== CONSIGNA DE TRABAJO ==
Por favor, responde en una línea cada pregunta sobre el texto de las protestas en Cuba.
(a) ¿Cómo califica el gobierno cubano la salida de miles de ciudadanos a las calles?
(b) ¿Desde qué acontecimiento estas protestas prácticamente no cuentan con precedentes?
(c) ¿De qué productos hay una alarmante escasez en la isla?

== FRAGMENTO DEL TEXTO ==
──────────

Cuba llena páginas y horas de emisión en radio y televisión tras unos acontecimientos no vistos en mucho tiempo. Mientras el gobierno cubano considera que la salida de miles de ciudadanos a las calles para protestar por las condiciones de vida en el país iberoamericano fueron disturbios y no un «estallido social», como reivindica la disidencia repartida por todo el mundo, las voces occidentales se apresuran a pedir al régimen de La Habana transparencia y un respeto a los derechos humanos adecuado a los estándares internacionales.
Estas son las principales claves para entender este fenómeno de protestas que esconde soterrada una intrincada confrontación social, y que prácticamente no cuenta con precedentes desde el llamado Maleconazo de 1994:
En primer lugar hay que señalar que la isla sufre una importante crisis económica y sanitaria, con la pandemia de coronavirus en su momento álgido, agravada por una alarmante escasez de alimentos, medicinas y productos básicos a la que se le añaden además frecuentes cortes del suministro eléctrico.

──────────

== DATOS PROPORCIONADOS ==

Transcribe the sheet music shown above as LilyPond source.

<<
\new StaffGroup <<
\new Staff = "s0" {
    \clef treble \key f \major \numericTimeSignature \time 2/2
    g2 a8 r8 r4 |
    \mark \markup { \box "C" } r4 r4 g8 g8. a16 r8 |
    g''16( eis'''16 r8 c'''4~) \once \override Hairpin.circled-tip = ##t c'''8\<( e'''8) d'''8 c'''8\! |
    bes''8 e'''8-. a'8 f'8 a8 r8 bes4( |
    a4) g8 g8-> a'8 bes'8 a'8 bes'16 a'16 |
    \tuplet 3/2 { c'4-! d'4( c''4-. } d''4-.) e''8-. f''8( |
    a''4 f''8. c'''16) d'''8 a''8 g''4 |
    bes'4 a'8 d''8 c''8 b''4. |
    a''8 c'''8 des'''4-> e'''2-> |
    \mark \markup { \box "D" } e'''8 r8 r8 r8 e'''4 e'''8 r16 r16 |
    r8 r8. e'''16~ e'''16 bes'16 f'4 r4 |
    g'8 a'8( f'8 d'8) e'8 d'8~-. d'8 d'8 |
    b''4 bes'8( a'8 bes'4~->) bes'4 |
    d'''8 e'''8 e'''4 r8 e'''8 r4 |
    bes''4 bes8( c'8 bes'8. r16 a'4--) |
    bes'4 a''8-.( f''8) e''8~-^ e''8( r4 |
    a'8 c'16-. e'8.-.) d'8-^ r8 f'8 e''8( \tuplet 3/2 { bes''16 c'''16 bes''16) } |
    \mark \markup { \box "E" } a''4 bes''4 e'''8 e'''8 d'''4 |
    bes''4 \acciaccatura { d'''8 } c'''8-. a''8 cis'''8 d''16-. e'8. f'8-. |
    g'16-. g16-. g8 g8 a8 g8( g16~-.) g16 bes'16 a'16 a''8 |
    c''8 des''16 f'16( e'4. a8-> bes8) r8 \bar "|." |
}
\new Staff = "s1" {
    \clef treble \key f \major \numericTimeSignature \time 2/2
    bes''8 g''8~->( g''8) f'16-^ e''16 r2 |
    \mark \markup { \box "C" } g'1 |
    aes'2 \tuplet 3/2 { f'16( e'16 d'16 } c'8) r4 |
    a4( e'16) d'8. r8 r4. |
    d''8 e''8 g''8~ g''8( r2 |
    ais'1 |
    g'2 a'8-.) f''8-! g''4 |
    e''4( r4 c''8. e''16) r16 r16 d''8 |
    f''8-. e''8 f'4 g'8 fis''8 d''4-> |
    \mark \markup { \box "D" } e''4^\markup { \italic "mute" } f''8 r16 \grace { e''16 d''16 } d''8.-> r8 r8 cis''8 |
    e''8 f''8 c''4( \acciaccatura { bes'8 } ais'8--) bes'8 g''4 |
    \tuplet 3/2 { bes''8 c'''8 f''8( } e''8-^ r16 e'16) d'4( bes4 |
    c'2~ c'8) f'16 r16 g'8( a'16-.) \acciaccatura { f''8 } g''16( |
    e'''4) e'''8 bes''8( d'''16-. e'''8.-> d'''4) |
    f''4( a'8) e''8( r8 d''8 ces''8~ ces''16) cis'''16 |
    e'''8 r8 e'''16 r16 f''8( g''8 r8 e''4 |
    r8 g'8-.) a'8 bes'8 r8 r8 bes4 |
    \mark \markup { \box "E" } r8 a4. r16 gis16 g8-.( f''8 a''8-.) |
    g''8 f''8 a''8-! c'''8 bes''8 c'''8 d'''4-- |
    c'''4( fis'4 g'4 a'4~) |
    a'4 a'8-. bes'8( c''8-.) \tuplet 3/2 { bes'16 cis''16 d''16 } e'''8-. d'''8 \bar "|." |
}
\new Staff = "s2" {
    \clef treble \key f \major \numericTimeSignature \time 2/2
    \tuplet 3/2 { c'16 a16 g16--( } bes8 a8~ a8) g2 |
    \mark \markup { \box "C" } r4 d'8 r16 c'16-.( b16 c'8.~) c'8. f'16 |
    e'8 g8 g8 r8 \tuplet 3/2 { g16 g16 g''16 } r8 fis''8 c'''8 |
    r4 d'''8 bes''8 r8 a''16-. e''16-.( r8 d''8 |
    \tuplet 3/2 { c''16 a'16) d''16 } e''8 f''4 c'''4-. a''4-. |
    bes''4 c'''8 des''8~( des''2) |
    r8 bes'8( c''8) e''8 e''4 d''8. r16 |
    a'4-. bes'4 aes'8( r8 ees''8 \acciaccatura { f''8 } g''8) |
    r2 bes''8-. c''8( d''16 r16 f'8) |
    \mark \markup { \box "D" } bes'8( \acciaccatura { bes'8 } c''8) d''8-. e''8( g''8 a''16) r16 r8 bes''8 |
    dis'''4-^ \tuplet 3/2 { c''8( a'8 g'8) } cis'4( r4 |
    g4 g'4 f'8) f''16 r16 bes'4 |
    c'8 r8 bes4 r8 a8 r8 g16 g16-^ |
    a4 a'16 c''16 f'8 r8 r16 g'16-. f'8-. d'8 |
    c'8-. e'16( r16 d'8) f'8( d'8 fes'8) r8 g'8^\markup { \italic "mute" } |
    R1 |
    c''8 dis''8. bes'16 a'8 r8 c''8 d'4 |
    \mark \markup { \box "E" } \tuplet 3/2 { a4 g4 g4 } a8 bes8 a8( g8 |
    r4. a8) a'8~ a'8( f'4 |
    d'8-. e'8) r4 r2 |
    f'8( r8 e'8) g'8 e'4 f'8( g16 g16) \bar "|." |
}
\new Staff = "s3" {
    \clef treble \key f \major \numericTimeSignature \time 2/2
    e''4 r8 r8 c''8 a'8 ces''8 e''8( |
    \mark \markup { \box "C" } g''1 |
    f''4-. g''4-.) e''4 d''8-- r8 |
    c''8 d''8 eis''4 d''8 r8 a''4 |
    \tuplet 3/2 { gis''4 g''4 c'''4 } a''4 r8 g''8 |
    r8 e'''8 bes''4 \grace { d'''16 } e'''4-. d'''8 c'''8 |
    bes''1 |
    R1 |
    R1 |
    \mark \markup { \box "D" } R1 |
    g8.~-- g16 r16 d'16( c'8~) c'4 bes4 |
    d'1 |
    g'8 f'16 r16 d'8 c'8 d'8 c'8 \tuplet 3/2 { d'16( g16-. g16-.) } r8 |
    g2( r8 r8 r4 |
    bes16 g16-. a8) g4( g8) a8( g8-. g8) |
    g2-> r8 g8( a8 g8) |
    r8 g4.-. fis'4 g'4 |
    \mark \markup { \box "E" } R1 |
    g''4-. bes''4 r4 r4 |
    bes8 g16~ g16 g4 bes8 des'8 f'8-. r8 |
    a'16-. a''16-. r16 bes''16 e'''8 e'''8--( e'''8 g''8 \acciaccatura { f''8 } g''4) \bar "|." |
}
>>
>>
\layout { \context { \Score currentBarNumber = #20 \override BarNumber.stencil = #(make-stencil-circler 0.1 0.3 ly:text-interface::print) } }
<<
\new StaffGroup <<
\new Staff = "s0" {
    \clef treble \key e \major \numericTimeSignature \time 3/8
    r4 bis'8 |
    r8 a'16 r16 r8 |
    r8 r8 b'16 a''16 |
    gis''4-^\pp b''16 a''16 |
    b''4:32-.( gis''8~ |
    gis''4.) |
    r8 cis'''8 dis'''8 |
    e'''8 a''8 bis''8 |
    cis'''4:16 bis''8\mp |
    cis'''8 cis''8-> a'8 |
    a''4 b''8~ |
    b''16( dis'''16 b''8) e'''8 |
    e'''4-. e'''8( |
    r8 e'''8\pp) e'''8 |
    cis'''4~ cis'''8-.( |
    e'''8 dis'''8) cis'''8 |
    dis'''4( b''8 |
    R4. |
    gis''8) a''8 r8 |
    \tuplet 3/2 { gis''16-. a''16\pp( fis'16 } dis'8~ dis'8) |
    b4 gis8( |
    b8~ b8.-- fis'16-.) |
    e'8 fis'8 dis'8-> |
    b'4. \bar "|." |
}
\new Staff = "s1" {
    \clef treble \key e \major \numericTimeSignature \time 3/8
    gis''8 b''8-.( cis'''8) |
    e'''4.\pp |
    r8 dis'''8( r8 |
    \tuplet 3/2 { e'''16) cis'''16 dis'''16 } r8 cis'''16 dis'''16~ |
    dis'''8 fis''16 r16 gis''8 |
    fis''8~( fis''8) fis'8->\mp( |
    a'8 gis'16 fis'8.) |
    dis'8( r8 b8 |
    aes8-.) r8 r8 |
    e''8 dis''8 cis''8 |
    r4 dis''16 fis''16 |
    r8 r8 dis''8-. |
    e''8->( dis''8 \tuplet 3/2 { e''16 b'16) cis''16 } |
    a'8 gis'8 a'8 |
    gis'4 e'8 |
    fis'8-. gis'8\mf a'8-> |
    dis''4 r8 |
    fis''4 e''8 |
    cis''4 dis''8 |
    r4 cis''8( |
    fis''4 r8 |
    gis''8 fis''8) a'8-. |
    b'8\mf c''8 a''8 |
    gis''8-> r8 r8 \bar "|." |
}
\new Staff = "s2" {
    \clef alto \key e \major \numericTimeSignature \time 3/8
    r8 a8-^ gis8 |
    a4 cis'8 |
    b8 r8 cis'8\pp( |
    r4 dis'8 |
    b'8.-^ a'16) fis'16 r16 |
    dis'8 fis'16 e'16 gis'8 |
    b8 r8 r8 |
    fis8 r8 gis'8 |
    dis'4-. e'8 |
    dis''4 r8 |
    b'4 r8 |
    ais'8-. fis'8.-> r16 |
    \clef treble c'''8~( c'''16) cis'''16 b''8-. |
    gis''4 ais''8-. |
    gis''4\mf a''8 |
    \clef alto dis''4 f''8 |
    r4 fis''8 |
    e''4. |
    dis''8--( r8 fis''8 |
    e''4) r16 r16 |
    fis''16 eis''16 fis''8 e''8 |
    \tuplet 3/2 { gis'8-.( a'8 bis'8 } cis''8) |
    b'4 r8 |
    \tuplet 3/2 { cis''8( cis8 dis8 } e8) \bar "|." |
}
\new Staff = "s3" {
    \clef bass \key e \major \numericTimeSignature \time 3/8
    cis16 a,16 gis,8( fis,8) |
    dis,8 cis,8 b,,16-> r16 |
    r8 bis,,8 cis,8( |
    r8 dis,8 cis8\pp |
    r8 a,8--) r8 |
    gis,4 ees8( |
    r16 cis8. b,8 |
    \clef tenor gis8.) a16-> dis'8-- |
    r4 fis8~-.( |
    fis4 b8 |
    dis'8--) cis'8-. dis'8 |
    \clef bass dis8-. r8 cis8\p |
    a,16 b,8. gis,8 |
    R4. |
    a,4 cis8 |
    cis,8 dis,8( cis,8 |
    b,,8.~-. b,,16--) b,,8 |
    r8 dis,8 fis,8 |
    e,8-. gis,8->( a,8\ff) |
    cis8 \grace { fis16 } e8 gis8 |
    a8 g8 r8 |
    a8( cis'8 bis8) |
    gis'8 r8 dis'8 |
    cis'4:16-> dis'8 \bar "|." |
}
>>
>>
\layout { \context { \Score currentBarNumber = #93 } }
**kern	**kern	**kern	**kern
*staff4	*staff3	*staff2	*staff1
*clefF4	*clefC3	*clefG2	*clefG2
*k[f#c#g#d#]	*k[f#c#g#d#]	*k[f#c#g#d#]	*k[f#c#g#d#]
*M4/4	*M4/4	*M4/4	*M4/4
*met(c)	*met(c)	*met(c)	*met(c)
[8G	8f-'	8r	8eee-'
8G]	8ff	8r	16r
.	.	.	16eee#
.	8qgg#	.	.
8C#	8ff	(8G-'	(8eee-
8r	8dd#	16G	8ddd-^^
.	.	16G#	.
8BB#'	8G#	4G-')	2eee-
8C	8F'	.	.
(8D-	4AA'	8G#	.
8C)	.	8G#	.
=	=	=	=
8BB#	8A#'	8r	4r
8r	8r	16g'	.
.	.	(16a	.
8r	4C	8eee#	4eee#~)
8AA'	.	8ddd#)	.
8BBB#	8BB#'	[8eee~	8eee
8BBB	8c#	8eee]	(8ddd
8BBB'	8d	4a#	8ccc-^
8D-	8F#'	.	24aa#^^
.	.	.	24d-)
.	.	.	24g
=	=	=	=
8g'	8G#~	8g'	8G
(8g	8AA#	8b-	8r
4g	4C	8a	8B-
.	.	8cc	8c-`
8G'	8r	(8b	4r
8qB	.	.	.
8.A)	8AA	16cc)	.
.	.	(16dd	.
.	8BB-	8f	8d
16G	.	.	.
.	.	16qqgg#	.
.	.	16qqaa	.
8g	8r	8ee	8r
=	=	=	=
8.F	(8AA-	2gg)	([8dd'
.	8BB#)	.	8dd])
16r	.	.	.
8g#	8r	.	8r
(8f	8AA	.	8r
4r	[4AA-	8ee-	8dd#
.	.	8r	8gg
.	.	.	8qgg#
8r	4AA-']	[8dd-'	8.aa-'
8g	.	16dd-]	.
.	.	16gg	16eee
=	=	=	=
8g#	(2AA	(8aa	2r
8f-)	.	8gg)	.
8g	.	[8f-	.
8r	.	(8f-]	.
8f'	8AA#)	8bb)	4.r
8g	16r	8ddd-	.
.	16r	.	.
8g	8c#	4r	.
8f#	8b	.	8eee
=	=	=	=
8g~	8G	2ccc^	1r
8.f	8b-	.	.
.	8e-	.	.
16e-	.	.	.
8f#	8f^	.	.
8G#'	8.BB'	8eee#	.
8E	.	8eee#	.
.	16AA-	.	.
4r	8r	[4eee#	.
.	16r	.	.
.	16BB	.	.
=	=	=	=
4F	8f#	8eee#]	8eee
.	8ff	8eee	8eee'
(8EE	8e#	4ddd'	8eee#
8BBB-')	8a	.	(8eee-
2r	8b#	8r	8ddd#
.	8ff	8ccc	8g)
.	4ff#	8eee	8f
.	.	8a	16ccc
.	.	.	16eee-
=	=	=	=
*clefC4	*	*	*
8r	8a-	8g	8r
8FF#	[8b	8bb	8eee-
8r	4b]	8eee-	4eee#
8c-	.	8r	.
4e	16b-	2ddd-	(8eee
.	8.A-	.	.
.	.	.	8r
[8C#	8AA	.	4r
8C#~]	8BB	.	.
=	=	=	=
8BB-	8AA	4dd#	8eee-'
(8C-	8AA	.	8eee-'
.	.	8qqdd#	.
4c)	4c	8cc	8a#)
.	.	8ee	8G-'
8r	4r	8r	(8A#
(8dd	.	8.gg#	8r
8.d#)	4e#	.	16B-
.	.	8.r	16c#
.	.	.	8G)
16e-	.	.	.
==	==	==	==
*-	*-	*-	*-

──────────

== ESPACIO DE RESPUESTA ==
(a) Como disturbios, y no como un «estallido social».
(b) Desde el llamado Maleconazo de 1994.
(c) De alimentos, medicinas y productos básicos.